WHAT IS REQUIRED -> Set out the listing word for word. End with the line that contains "Image 2: Unmarked".

GIVEN DATA ->
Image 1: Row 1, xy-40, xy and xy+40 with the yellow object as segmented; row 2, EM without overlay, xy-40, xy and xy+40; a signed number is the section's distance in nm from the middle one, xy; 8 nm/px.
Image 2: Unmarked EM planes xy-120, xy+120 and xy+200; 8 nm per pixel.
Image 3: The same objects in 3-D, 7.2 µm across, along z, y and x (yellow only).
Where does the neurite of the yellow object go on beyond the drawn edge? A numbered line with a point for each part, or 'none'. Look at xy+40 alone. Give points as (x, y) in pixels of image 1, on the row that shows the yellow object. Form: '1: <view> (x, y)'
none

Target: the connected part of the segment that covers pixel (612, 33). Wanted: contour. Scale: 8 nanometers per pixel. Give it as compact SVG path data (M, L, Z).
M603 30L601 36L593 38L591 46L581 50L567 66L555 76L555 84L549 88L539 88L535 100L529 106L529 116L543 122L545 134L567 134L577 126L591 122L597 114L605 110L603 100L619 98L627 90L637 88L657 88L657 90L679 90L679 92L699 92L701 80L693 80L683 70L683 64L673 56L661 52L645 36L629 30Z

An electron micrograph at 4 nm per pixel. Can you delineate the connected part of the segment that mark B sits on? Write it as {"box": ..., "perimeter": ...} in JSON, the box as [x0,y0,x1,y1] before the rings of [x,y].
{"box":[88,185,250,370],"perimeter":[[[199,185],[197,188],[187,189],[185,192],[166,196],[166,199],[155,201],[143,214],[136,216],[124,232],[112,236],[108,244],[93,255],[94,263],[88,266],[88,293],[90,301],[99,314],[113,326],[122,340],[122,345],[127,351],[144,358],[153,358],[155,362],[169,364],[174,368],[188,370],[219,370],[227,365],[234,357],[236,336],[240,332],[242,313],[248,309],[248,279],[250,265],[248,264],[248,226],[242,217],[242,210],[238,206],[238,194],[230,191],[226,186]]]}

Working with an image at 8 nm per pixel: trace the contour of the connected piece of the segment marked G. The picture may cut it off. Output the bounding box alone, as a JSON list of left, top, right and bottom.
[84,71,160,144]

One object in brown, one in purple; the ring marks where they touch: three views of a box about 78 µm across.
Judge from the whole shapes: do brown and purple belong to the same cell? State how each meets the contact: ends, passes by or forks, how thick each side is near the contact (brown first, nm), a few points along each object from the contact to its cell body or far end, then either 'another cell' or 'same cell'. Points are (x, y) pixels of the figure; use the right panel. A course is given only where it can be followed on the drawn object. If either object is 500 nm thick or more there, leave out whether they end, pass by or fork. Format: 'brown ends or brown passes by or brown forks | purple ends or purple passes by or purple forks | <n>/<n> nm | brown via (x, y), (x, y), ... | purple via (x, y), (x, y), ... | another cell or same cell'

TASK SOLUTION ->
Image 1: Row 1, xy-40, xy and xy+40 with the yellow object as segmented; row 2, EM without overlay, xy-40, xy and xy+40; a signed number is the section's distance in nm from the middle one, xy; 8 nm/px.
Image 2: Unmarked EM planes xy-120, xy+120 and xy+200; 8 nm per pixel.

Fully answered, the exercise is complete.